Wednesday 26 August 2015


IDA GLAZER (EDITH GLASSER) (September 25, 1891-August 30, 1947)
            She was born in Lyubar, Volhynia, into a well-to-do family.  She graduated from the local Russian public school and later from the high school in Zhitomir.  While still quite young, she was implicated in the revolutionary movement (1905-1906).  At the time she published several Russian poems in a Zhitomir newspaper.  To hide from police surveillance, she left for the United States, where her father had earlier emigrated.  Quickly, though, she rend her ties to the New World, and after staying a short while in Paris, she took off for Odessa and from there, disappointed, in 1909 she returned to New York.  She was among the first pioneers of the Jewish colony in Far West, built on collective foundations.  After the collapse of the colony, she returned to New York again.  Over the years 1915-1917, she studied medicine at the University of Utah in Salt Lake City.  In 1922 she graduated from the course in journalism at New York University.  In 1925 she graduated from the “New York School of Chiropractors.”  She initially published in English-language newspapers.  Her first published piece in Yiddish was a story, “Di vayse nekht” (The white nights), which appeared in Fraye arbeter shtime in 1918.  She later published poetry, stories, and translations in Literarishe bleter (Literary leaves) in Warsaw, Fraye arbeter shtime, Di feder (The pen), Forverts (Forward), Idisher kemfer (Jewish fighter), Tsukunft (Future), Di naye velt (The new world), In zikh (Introspective), Shriftn (Writings), Ineynem (Altogether), Baym fayer (At the fire), Poezye (Poetry), Di prese (The press) in Buenos Aires), Grininke beymelekh (Little green trees), and Khaver (Comrade) in Vilna, among others.  In the daily Tsayt (Times), she published translated children’s poems by Rabindranath Tagore and the modern British poets.  She also translated a volume of stories by O. Henry.  She was the wife of the painter Note Kozlovski.  Among her books: In halb-shotn (In a half shadow), poems (New York, 1922), 68 pp.; Yong-lebn (Young life), children’s poetry (New York, 1929), 30 pp.; In feld (In the field), children’s poetry (New York, 1929), 30 pp.; A rayze tsu der levone (A trip to the moon), children’s stories (New York, 1940), 118 pp.
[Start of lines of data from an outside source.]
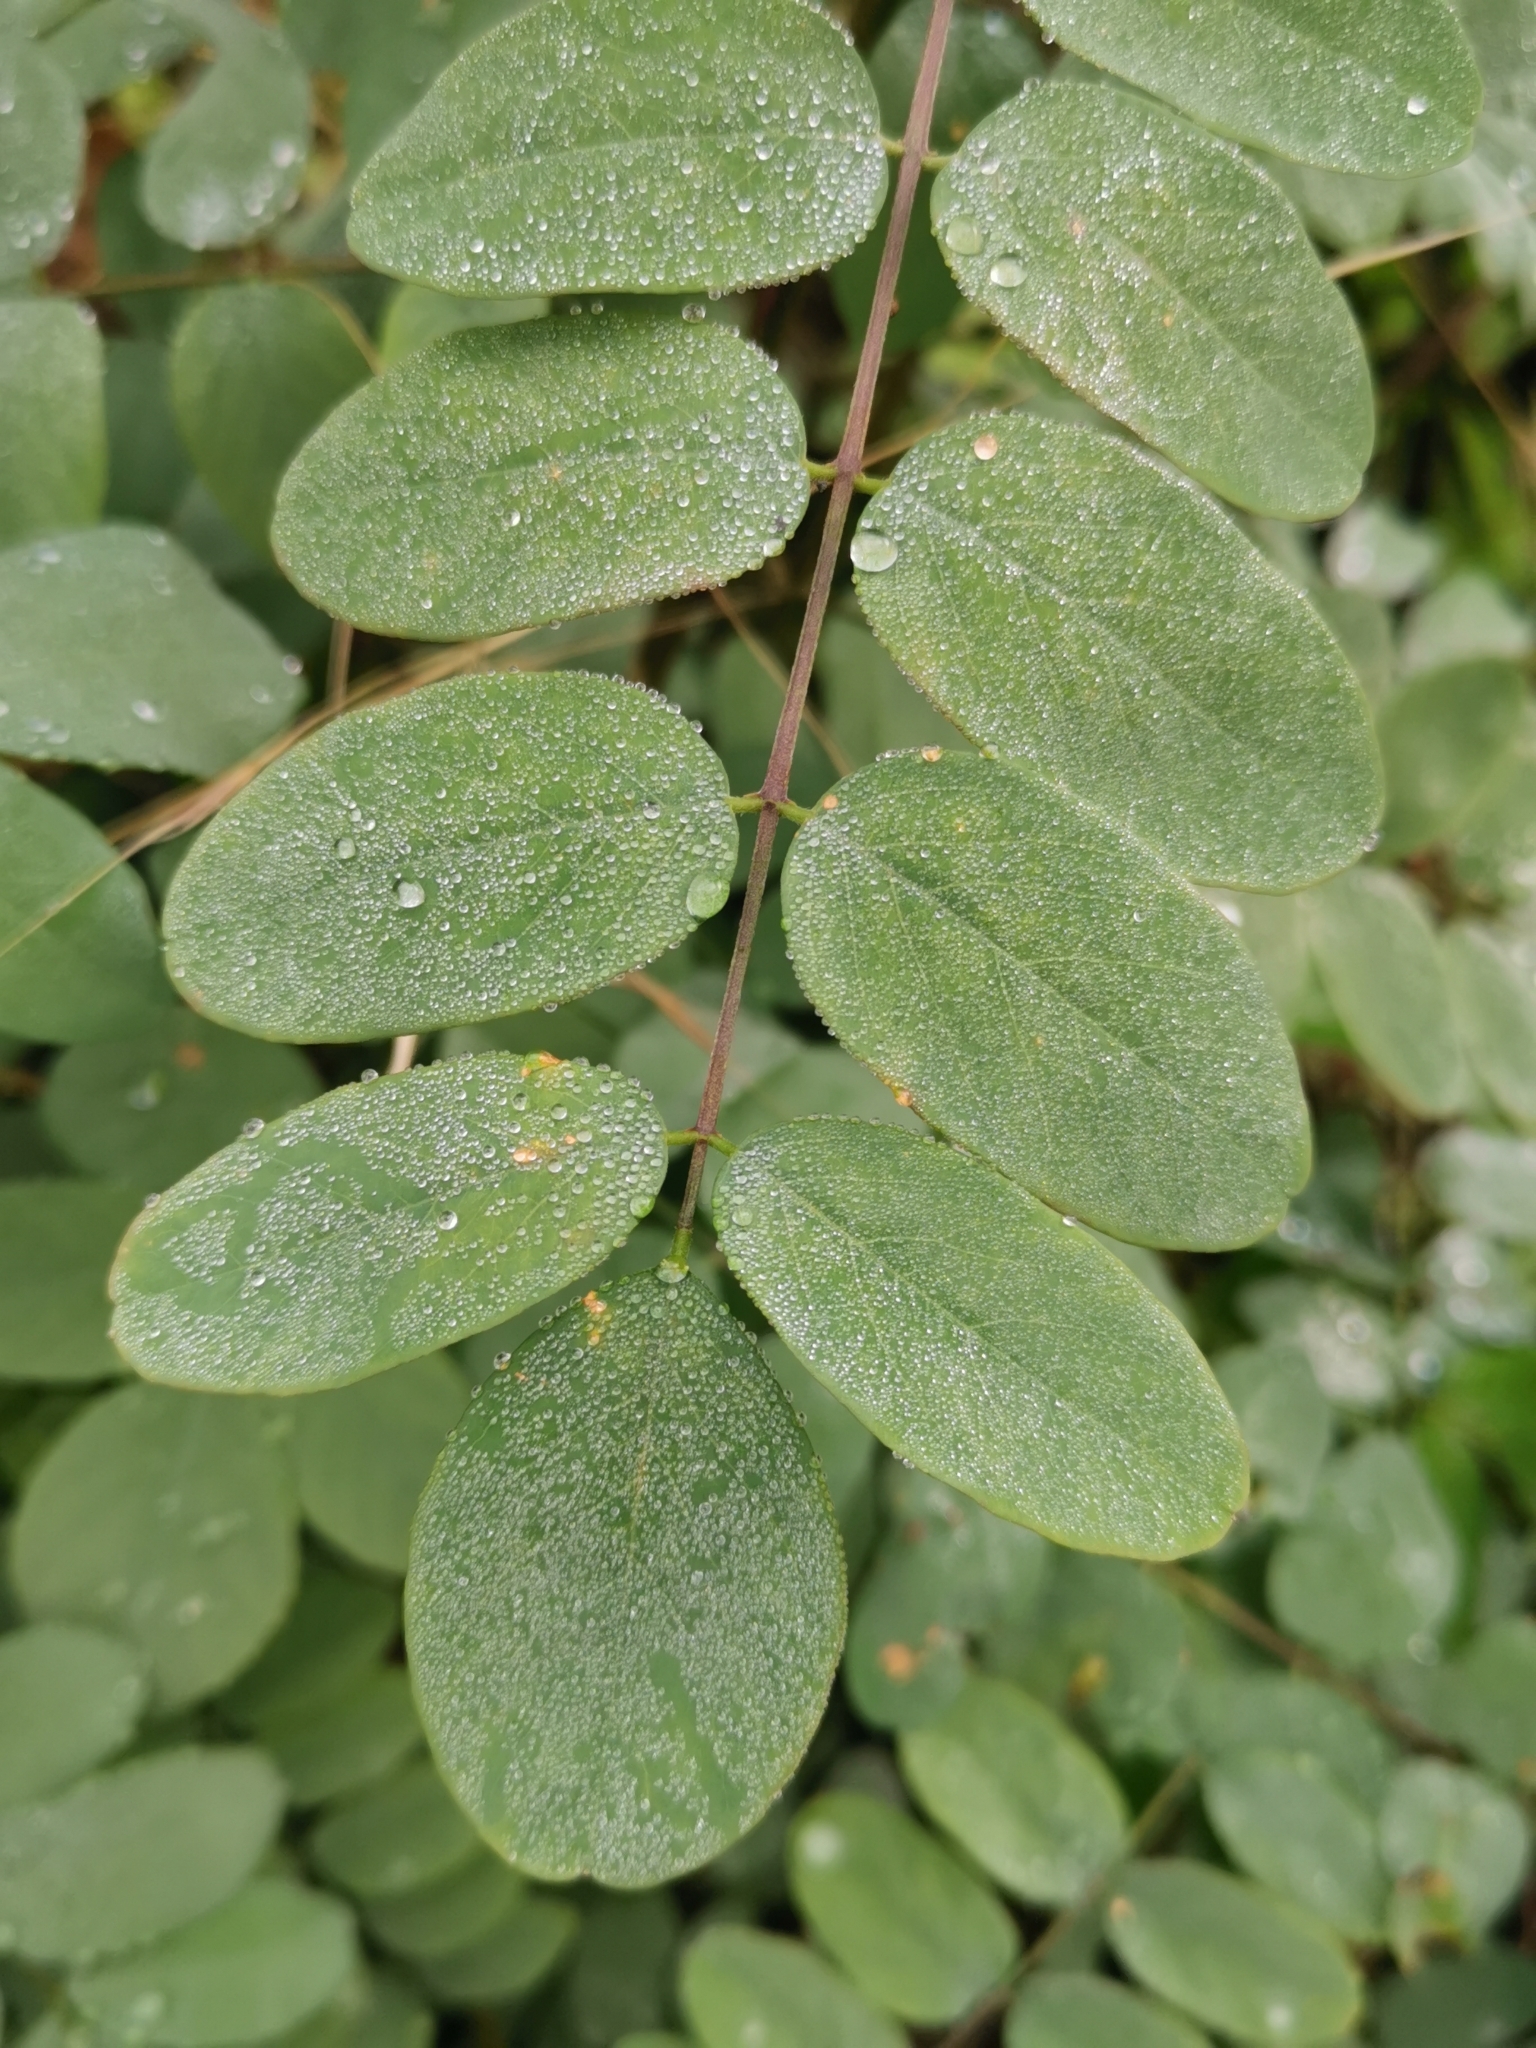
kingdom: Plantae
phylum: Tracheophyta
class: Magnoliopsida
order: Fabales
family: Fabaceae
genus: Robinia
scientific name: Robinia pseudoacacia
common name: Black locust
Sources: Zalmen Reyzen, Leksikon, vol. 1 (under “Glazer-andrus”); Moyshe Shtarkman, Hemshekh-antologye (Hemshekh anthology) (New York, 1945) (including a bibliography); Shmuel Niger, in Tsukunft (New York) (September 1922); Ezra Korman, Yidishe dikhterins, antologye (Jewish poetesses, anthology) (Chicago, 1928); B. Ts. Goldberg, in Tog (New York) (May 6, 1932); obituary notice, Keneder odler (Montreal) (September 8, 1947); Sh. Slutski, Avrom reyzen biblyografye (Avrom Reyzen’s bibliography) (New York, 1956), no. 5143.